母父ロンバルトは現役成績29戦20勝。デュッセルドルフ大賞3連覇の他、オイロパ賞・ノルトラインヴェストファーレン大賞(現ベルリン大賞)2回・独2000ギニー・独セントレジャー・ハンザ賞・ゲルリング賞2回・フュルシュテンベルクレネンなどを制し、2度の独年度代表馬に選ばれた独国の歴史的名馬。
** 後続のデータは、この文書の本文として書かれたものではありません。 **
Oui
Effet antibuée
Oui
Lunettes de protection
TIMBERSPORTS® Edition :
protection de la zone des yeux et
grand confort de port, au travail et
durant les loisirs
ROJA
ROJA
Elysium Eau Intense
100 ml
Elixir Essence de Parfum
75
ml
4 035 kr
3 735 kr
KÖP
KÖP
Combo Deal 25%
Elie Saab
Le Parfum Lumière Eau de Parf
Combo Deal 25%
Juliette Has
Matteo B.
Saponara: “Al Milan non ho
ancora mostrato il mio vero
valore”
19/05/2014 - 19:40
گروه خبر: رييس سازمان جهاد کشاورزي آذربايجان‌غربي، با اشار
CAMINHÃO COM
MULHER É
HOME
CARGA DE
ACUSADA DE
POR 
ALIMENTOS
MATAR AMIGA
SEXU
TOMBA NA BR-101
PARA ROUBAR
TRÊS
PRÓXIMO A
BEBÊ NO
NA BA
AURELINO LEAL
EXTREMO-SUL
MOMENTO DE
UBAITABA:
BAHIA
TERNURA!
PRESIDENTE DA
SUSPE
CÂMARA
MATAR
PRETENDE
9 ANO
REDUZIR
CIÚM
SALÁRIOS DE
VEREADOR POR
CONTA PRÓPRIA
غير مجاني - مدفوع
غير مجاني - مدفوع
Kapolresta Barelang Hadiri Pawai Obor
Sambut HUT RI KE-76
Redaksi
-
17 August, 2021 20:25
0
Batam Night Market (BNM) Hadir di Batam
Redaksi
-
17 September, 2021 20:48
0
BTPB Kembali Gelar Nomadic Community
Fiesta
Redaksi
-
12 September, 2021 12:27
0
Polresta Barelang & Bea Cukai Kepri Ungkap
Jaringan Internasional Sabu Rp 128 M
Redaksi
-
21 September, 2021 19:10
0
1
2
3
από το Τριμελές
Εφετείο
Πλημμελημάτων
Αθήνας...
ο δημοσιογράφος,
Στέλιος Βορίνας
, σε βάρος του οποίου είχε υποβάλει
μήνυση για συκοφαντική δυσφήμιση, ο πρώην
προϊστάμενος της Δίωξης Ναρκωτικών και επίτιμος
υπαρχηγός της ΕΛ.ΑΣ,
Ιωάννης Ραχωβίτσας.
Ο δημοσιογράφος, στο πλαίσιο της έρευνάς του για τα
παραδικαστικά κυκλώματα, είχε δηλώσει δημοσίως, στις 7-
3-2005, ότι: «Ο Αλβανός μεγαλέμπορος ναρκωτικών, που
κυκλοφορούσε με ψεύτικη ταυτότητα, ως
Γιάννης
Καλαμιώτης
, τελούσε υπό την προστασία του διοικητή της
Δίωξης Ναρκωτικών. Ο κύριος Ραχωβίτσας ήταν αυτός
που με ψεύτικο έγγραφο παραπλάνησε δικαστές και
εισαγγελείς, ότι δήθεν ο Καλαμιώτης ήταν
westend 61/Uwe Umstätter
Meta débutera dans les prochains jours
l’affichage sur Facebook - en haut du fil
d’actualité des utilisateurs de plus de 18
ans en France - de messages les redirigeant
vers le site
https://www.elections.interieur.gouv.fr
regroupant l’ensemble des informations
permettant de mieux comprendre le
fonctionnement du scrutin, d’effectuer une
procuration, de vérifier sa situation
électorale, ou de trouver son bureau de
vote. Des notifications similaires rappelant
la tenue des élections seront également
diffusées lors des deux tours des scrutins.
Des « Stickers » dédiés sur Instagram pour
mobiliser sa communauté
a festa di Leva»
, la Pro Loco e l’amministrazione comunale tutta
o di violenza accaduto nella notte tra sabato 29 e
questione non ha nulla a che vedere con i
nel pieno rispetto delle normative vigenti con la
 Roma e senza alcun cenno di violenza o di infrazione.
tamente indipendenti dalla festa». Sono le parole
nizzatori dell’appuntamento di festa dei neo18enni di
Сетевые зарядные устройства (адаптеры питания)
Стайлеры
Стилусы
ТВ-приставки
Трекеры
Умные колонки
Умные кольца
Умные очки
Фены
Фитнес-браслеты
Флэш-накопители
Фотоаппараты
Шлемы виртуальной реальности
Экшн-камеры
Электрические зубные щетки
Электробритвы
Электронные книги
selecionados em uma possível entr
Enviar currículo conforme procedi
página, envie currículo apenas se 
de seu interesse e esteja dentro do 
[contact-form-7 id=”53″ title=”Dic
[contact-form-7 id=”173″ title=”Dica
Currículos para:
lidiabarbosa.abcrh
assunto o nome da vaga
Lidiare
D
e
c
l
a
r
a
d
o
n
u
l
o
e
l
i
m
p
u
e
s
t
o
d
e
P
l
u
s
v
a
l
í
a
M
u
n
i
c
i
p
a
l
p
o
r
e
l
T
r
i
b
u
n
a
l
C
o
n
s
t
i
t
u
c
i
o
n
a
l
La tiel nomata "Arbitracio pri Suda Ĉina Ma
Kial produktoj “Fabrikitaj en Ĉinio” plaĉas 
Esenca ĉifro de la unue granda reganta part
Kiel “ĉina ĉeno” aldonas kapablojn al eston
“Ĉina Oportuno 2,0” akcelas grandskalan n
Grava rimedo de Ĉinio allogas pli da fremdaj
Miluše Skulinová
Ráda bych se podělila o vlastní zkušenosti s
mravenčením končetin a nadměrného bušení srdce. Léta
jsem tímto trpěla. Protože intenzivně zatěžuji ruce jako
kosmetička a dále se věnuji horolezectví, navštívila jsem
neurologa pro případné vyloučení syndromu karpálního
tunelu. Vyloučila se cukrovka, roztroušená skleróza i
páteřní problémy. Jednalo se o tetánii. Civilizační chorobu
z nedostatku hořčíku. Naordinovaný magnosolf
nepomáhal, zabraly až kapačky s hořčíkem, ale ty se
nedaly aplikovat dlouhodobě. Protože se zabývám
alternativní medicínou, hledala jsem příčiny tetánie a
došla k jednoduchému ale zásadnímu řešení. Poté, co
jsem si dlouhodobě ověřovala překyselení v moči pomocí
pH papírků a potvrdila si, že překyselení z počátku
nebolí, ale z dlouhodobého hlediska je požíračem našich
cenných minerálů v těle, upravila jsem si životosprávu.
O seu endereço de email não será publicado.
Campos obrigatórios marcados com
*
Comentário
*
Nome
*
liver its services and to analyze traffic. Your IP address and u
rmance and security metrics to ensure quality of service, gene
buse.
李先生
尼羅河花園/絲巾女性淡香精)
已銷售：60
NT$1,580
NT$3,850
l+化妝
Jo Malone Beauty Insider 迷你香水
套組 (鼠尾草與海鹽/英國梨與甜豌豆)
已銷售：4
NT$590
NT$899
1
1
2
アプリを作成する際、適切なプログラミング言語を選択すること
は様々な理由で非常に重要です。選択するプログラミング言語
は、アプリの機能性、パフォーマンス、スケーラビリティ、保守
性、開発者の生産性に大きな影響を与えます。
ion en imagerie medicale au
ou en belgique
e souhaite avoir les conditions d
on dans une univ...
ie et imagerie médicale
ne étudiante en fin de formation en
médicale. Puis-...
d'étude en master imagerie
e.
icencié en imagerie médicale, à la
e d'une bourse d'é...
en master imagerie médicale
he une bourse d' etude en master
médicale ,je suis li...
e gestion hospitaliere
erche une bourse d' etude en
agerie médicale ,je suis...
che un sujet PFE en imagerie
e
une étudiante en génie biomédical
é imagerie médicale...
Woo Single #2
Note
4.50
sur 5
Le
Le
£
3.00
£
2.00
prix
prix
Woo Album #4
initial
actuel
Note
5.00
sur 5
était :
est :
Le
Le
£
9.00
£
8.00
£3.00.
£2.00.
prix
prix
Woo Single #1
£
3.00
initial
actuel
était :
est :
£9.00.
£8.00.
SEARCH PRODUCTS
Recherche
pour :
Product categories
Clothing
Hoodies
ロンバルトの父アジオはタンティエーム産駒で、ノルトラインヴェストファーレン大賞勝ちなど24戦5勝の成績だった。

競走馬引退後

競走馬を引退した本馬は、馬主ツイ氏が愛国に設立した馬産団体サンダーランド・ホールディングスの所有馬として、愛国ナショナルスタッドで繁殖入りした。愛国ナショナルスタッドで繁殖入りした理由は同牧場の管理者ジョン・クラーク氏とツイ氏の母親が知り合いだったためであるらしい。

初年度はベーリングと交配され、7歳時に初子となる牡駒アーバンオーシャンを産んだ。アーバンオーシャンはガリニュールS(愛GⅢ)勝ちなど14戦4勝の成績を挙げた。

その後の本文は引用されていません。